**Task**
Pull out every line of the text read from the items below that contains the word "nutrition". Case counts.

**Data for analysis**
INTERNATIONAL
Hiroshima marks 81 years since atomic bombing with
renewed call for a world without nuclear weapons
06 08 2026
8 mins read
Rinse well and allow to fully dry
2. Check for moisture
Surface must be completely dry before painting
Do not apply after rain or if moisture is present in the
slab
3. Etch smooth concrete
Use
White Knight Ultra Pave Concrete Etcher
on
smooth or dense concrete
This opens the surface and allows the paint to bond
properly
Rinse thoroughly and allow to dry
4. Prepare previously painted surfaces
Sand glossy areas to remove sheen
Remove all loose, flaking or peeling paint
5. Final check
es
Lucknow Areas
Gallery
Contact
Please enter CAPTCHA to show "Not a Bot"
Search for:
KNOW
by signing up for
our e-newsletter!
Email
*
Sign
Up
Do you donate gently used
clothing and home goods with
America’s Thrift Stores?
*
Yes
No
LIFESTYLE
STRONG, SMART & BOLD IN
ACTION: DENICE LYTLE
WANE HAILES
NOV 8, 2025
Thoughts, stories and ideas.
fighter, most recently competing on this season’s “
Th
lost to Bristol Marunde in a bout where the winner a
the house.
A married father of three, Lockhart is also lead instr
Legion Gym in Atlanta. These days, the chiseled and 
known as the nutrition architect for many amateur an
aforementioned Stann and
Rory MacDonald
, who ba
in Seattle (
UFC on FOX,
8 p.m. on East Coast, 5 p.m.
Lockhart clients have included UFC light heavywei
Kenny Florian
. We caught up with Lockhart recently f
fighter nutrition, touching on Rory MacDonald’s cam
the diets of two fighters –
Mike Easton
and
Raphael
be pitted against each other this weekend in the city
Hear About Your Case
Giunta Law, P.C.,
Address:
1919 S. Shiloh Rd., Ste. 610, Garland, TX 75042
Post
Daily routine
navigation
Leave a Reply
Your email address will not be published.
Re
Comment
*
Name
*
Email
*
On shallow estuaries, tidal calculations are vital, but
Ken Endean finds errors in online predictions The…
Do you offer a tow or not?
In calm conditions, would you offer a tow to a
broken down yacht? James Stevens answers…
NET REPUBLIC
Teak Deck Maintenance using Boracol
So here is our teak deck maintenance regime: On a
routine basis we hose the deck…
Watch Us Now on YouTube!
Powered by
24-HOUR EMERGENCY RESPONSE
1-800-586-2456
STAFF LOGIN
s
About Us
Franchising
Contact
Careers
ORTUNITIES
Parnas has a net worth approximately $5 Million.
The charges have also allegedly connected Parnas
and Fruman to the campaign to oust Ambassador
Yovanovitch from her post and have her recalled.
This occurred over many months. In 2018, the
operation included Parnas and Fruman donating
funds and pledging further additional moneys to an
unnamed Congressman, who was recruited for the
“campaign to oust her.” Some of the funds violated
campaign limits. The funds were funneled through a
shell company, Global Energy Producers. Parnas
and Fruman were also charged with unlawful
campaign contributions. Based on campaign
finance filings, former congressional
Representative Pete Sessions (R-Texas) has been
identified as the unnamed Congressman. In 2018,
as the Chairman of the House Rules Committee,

**Solution for this task**
known as the nutrition architect for many amateur an
fighter nutrition, touching on Rory MacDonald’s cam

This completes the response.